### [What the task asks]
The whole listing below, with no pictures, is to be repeated as it stands.

### [Given material]
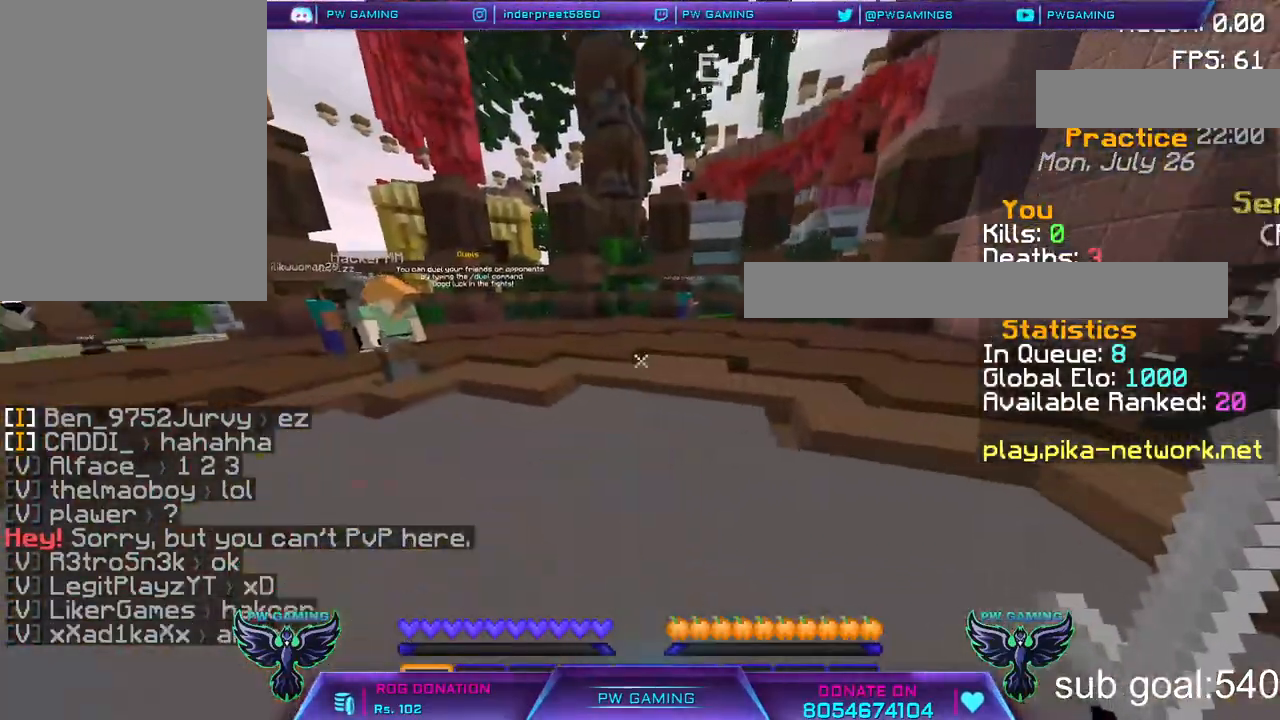
{"keys": ["w"], "mouse": [], "events": []}
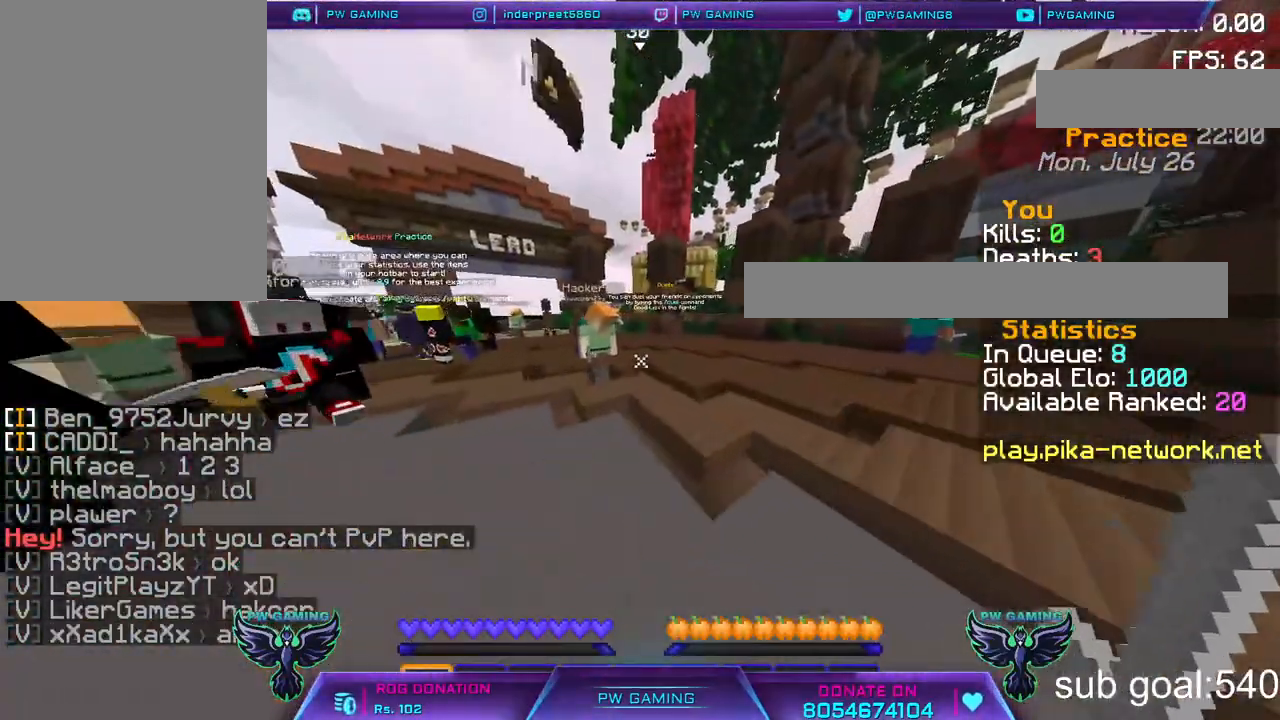
{"keys": ["w"], "mouse": [], "events": []}
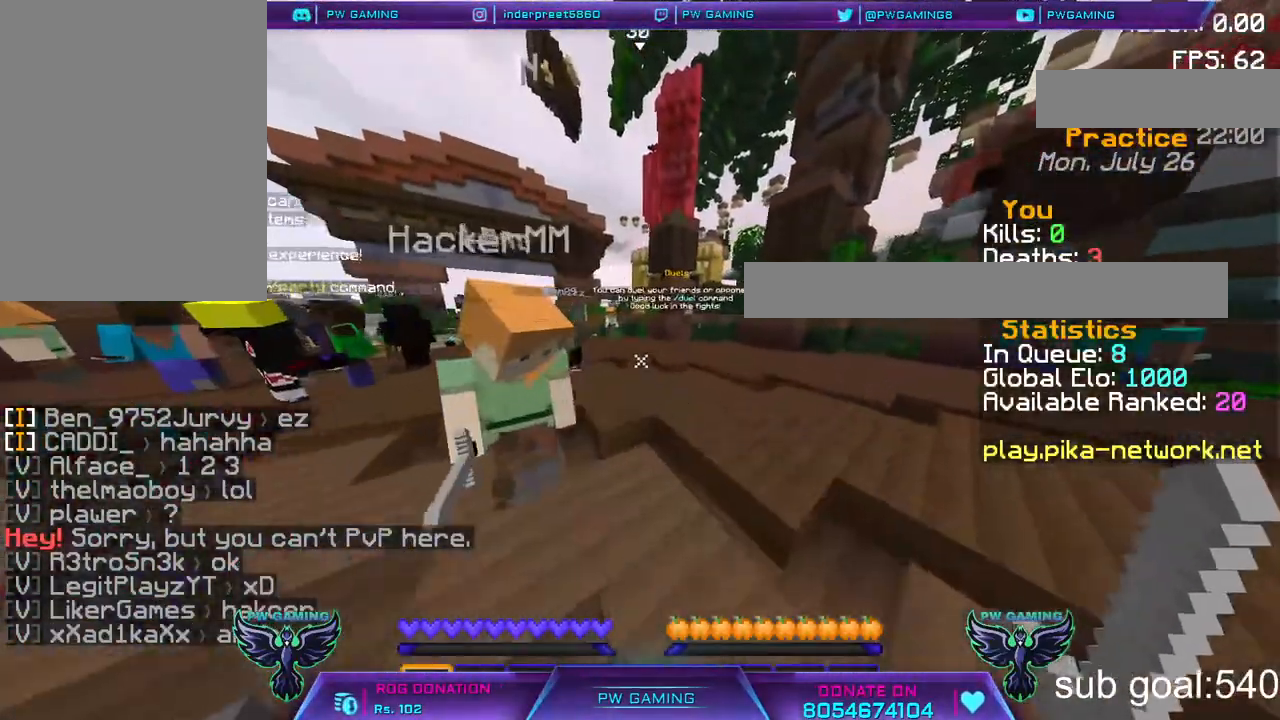
{"keys": ["w"], "mouse": [], "events": []}
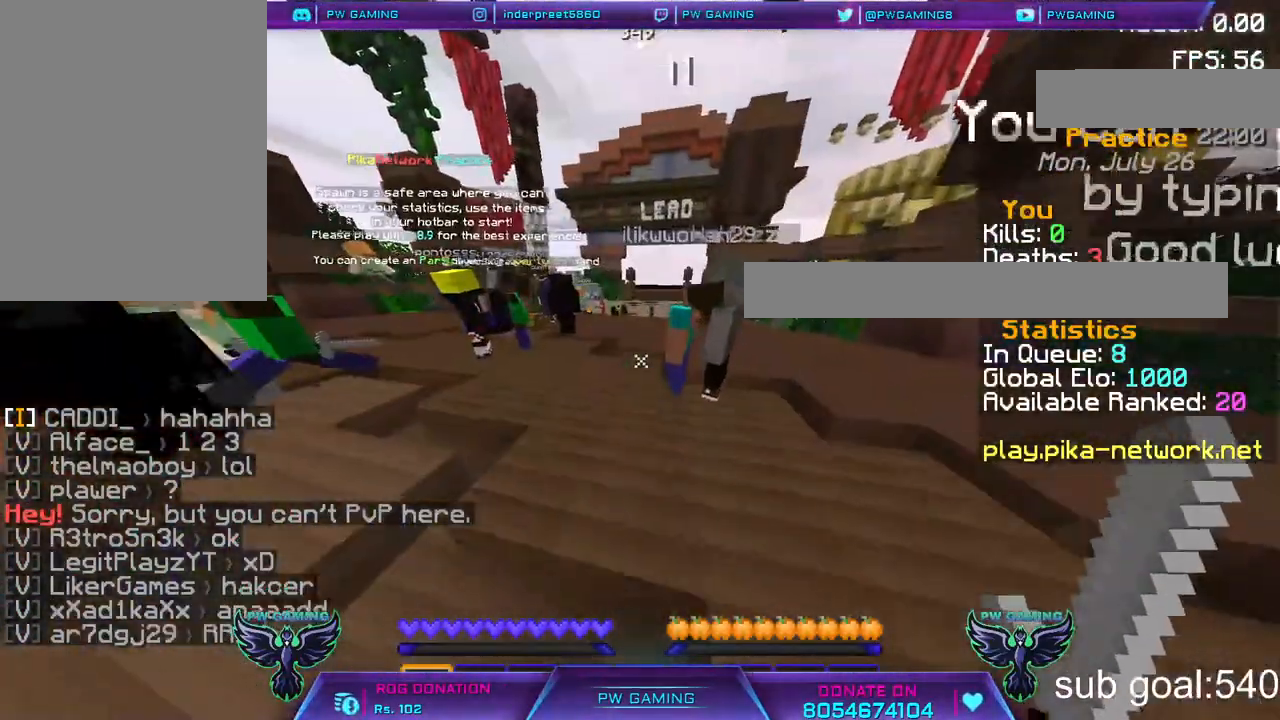
{"keys": ["w"], "mouse": [], "events": [[283, "a", "down"], [333, "a", "up"]]}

### [Task response]
{"keys": ["w"], "mouse": [], "events": []}
{"keys": ["w"], "mouse": [], "events": []}
{"keys": ["w"], "mouse": [], "events": []}
{"keys": ["w"], "mouse": [], "events": [[283, "a", "down"], [333, "a", "up"]]}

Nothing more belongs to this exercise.